Supply chain issues continue to drive networking equipment prices up and impact delivery schedules but despite them, Extreme Networks has reported solid product revenue.
Extreme said its Q3 results were its fifth consecutive quarter of double-digit product revenue growth — US$285.5 million, up 13 per cent year-over-year — driven by sales in its cloud, universal-switching platforms, and Wi-Fi 6E access points.
Competitor Juniper Networks reported solid results this week, too, saying it had a fourth consecutive quarter of double-digit year over year growth in cloud, but also enterprise business growth of nearly 20 per cent year-over-year.
While Extreme's results are solid, its backlog of orders is growing substantially, up $130 million just in Q3, with a total backlog of $425 million, largely due toindustry-wide semiconductor supply-chain issues. More than half of that consists of the company's latest generation products, according to Extreme's president and CEO Ed Meyercord.
The supply chain is hitting other networking vendors, too. For example, Cisco reported a backlog of nearly $14 billion last quarter, and Juniper said a couple of months ago it had a “record level of more than $1.8 billion” in backlogs.
For Extreme, getting parts other than processors has also become harder.
"The industry-wide global supply-chain environment became more challenging this quarter due to constraints on secondary and tertiary component supply, such as power supply components," Meyercord said. “Our lead times are as good and competitive or better than the rest of the industry and that backlog piece is committed orders. They’re not going away.”
Exreme's non-hardware products are also affected, with a "significant backlog of subscriptions and service revenue that will be recognised when supply chain constraints ease," he said.
Price increases too have affected prices that customers pay, "which has helped us offset the increased cost to supply chain,” Extreme’s CFO Remi Thomas said during the company’s financial analysts call.
While the fiscal challenges will likely continue for the foreseeable future, Extreme is looking to further pursue 5G, Wi-Fi 6E, and managing cloud resources.
The vendor says it has been working with an unnamed service provider to explore the use of 5G services at the WAN edge utilising Extreme's Cloud Native Infrastructure Solutions platform. CNIS targets 5G core networks and setting up networked, containerised applications.
“A lot of their customers are moving from proof-of-concept with 5G into real live projects, so we see a lot of growth opportunity there,” Meyercord said.
Meyercord also said using 5G as a private enterprise offering is also something his company is developing. In March it teamed with Cradlepoint to develop LTE, 5G, and Wi-Fi 6/6E technology. Cradlepoint has been owned by Ericsson since 2020.
“A lot of our partners are putting Extreme together with Cradlepoint for 5G access and cellular access out at the WAN edge,” Meyercord said. “A lot of people especially in the public sector, are looking at that solution, and that’s something we are active with.”
He said that within just two quarters, Wi-Fi 6 and 6E have become 10 per cent of Extreme's bookings, signifying a fast adoption curve by customers.

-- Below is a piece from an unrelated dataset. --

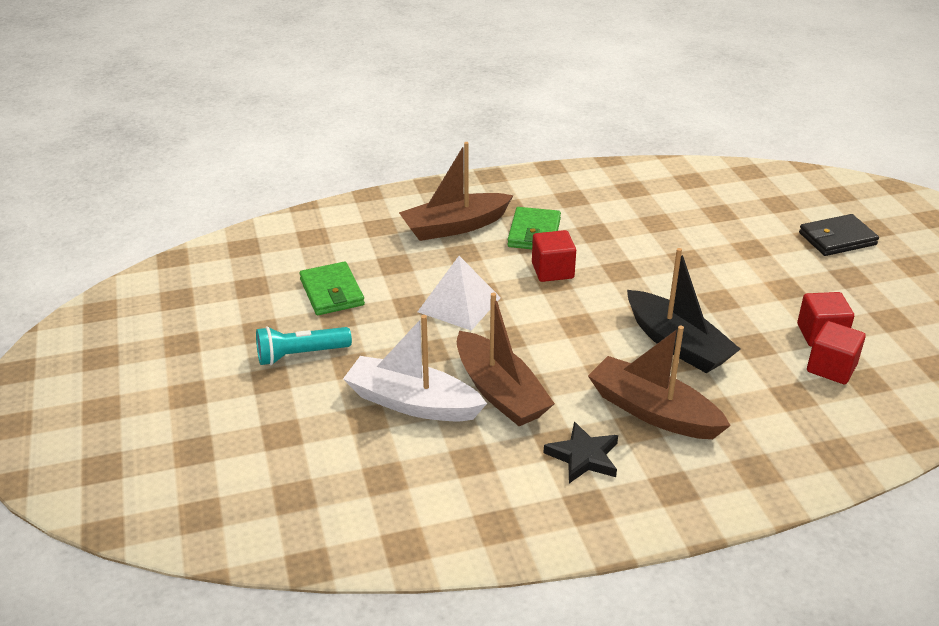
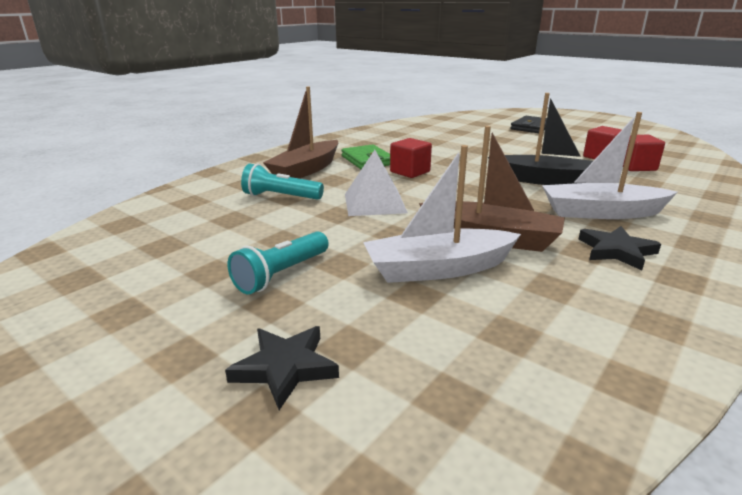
camera: 35 degrees left, 10 degrees down
green wallet [299,262,365,315] -> none
brown boat [588,325,731,439] -> white boat [542,112,677,219]
none -> black star [225,326,339,410]
none -> turquoise flashlight [241,164,324,200]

Extreme has been listed as a leader in the Gartner Maguc Quadrant for wired and wireless infrastrure for the past four years. Its 4000 Series wireless access points support Wi-Fi 5, Wi-Fi 6, and Wi-Fi 6E standards.
As for data centre management, the vendor’s cloud-based wireless and wired network-management offering, ExtremeCloud IQ (XIQ) and its CoPilot AI-based management tool will be up graded to add data-analytics, machine-learning, and AI capabilities, he said.
“The more you put the cloud, the more powerful it is,” Meyercord said. “We’re investing in kind of the data analytics side of the equation and kind of this end-to-end data centre and all the way to the edge and out of the wide area network and branch.”
As the network becomes more intelligent, businesses can use information it gathers to feed into other systems, he said, "And that is the next frontier."